The grant from the Agriculture and Food Research Initiative’s new Sustainable Agricultural Systems program will explore how cover crops grown on farms and research stations in 23 states impact insects, weeds, water use, soil nutrient levels and ultimately the yield of major cash crops such as corn, cotton and soybeans. The project is co-led by Steven Mirsky, an agro-ecologist with USDA-Agricultural Research Service.
Cover crops are plants grown to protect soil from erosion while also improving soil nutrient levels use and reducing pests. Cover crops commonly grown in the off-season include rye, clover, winter peas and radishes.
The existing and extensive research network, called Precision Sustainable Agriculture, will expand in order to collect more types of data from more locations, with different soil types and diverse climates, said Reberg-Horton, who is also an assistant director of the Center for Environmental Farming Systems.
The interdisciplinary team that includes crop experts, computer modelers and social scientists from 36 institutions, will research questions ranging from how cover crops impact herbicide resistance to how the lushness of the cover crop in different parts of the field impacts soil nitrogen levels.
The team will use cutting-edge technology, such as autonomous data collection, cloud-based data platforms and machine learning to expedite their discovery process.

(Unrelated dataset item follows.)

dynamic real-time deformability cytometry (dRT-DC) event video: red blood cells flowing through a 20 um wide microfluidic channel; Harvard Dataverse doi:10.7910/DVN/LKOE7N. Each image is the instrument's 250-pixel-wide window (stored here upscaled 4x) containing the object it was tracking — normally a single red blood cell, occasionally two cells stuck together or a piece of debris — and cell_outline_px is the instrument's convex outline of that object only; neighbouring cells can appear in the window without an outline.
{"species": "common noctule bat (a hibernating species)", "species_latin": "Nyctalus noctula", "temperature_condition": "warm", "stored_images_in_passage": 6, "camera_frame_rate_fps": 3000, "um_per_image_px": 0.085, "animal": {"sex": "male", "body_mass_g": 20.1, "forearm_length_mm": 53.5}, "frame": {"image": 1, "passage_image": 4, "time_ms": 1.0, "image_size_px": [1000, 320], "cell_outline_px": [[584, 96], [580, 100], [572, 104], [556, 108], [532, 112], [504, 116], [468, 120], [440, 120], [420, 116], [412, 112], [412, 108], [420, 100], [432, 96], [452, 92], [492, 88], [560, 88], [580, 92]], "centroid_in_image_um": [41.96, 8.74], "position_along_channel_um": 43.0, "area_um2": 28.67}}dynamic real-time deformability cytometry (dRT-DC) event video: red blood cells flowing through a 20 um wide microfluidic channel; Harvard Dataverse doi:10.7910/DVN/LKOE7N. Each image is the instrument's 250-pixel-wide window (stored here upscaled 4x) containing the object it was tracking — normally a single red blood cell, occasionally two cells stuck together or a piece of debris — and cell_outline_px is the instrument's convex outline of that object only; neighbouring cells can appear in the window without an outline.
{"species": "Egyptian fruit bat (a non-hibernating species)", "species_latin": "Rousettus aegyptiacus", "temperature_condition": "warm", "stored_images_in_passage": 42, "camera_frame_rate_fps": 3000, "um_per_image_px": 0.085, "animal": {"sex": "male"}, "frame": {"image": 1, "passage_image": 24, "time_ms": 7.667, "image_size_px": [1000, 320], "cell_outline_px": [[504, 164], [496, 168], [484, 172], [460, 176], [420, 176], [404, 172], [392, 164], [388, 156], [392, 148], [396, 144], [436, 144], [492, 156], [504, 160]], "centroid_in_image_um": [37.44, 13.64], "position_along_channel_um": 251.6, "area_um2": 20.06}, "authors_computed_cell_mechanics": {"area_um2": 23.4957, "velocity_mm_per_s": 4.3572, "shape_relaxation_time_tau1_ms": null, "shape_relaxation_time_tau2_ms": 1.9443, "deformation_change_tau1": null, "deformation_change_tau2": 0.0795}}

For example, Edgar Lobaton, an associate professor in NC State’s Department of Electrical and Computer Engineering, will use his expertise in machine learning and signal processing to analyze the data collected and develop algorithms to predict the drought tolerance and resilience of crops. Other CALS faculty, including Ramon Leon and Alex Woodley, will study how cover crops incorporate nitrogen into the soil and impact weed levels.
In addition to advancing scientific understanding of the complex factors surrounding the benefits of cover crops, the team will extend that knowledge into apps to aid farmers in their decision-making processes, Reberg-Horton said. Cover crops aren’t a one-size-fits-all solution, he added. Depending on the local soil type, climate and predominant pests, the app might recommend different cover crops and different management options.
The team will also develop courses for extension outreach and classroom education to further the spread of the knowledge they discover.
The goal of the grant is to increase the adoption of cover crops and transform agriculture into a more adaptable and sustainable system. In an earlier study, the team found that cover crops increased resiliency in an unexpected manner. In addition to reducing run off — which increases the amount of moisture retained by the fields and decreases the amount of nutrients that end up in rivers downstream — cover crops, particularly the root balls, made it possible for farmers to plant earlier during unusually wet springs, he said. Conversely by reducing run off, cover crops can also increase the drought tolerance of cash crops in many cases.
Reberg-Horton also hopes to establish a vast research network that will live on long past the five-year grant and help to shape a culture of large collaborations in agricultural research.
“Today individual farmers are making management decisions such as whether to grow cover crops, what types to plant and when to kill them,” Reberg-Horton said. “By collecting data across our vast network about what decisions they make and how that impacts cash crop yields, we can learn faster together.”